---- Data for this task

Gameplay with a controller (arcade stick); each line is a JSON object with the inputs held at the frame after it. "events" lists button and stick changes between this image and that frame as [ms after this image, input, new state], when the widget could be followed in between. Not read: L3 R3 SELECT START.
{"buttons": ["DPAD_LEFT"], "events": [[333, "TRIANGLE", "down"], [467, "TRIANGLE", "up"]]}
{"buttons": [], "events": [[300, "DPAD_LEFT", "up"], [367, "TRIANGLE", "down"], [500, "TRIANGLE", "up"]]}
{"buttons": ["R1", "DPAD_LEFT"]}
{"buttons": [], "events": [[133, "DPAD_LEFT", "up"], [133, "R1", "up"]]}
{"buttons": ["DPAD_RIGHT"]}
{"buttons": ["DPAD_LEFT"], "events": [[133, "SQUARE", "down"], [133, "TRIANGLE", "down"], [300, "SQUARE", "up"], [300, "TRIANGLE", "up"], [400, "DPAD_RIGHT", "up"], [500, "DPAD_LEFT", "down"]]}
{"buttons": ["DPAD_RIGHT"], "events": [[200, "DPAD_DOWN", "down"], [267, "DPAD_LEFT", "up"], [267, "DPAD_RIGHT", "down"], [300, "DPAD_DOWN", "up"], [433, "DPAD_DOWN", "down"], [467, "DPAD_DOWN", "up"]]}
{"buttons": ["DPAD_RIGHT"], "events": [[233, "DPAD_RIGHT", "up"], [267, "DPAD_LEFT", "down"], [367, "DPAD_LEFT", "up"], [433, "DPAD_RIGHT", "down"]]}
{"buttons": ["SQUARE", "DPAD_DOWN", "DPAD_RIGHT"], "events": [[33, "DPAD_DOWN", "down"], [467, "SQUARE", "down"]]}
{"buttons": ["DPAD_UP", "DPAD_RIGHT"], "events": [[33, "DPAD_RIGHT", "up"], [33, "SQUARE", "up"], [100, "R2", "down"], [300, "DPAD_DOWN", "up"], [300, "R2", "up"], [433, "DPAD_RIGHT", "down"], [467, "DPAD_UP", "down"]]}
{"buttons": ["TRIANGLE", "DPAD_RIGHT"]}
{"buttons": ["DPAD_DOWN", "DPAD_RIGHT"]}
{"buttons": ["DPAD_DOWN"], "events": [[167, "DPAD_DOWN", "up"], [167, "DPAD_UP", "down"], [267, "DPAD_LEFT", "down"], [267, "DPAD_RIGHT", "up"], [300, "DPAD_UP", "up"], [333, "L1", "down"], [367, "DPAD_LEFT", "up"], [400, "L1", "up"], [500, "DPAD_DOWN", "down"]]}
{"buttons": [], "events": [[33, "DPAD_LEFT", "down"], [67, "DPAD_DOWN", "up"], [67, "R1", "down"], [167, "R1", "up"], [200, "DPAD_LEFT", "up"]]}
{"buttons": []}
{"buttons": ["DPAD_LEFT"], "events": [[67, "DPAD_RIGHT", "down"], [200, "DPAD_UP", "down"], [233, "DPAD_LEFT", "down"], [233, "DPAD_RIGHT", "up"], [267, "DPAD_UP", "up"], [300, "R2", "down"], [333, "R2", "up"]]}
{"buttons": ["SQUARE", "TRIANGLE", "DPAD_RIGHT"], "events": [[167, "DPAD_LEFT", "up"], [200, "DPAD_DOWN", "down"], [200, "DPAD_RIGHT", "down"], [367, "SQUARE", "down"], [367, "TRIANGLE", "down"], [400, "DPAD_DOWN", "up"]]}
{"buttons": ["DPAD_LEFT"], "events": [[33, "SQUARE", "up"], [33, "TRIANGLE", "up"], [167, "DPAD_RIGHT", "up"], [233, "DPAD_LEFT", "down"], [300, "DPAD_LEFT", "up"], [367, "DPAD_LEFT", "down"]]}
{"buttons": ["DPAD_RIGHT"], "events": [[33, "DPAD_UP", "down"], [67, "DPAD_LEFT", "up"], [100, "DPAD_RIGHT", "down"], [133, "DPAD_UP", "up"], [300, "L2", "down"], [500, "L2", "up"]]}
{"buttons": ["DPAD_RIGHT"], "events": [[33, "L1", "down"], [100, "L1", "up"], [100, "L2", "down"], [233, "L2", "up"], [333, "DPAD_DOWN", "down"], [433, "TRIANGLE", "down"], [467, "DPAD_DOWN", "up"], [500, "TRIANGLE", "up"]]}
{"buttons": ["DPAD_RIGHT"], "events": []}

--------

### Description of the task
Copy each line from the data above that includes "SQUARE".

### Task solution
{"buttons": ["DPAD_LEFT"], "events": [[133, "SQUARE", "down"], [133, "TRIANGLE", "down"], [300, "SQUARE", "up"], [300, "TRIANGLE", "up"], [400, "DPAD_RIGHT", "up"], [500, "DPAD_LEFT", "down"]]}
{"buttons": ["SQUARE", "DPAD_DOWN", "DPAD_RIGHT"], "events": [[33, "DPAD_DOWN", "down"], [467, "SQUARE", "down"]]}
{"buttons": ["DPAD_UP", "DPAD_RIGHT"], "events": [[33, "DPAD_RIGHT", "up"], [33, "SQUARE", "up"], [100, "R2", "down"], [300, "DPAD_DOWN", "up"], [300, "R2", "up"], [433, "DPAD_RIGHT", "down"], [467, "DPAD_UP", "down"]]}
{"buttons": ["SQUARE", "TRIANGLE", "DPAD_RIGHT"], "events": [[167, "DPAD_LEFT", "up"], [200, "DPAD_DOWN", "down"], [200, "DPAD_RIGHT", "down"], [367, "SQUARE", "down"], [367, "TRIANGLE", "down"], [400, "DPAD_DOWN", "up"]]}
{"buttons": ["DPAD_LEFT"], "events": [[33, "SQUARE", "up"], [33, "TRIANGLE", "up"], [167, "DPAD_RIGHT", "up"], [233, "DPAD_LEFT", "down"], [300, "DPAD_LEFT", "up"], [367, "DPAD_LEFT", "down"]]}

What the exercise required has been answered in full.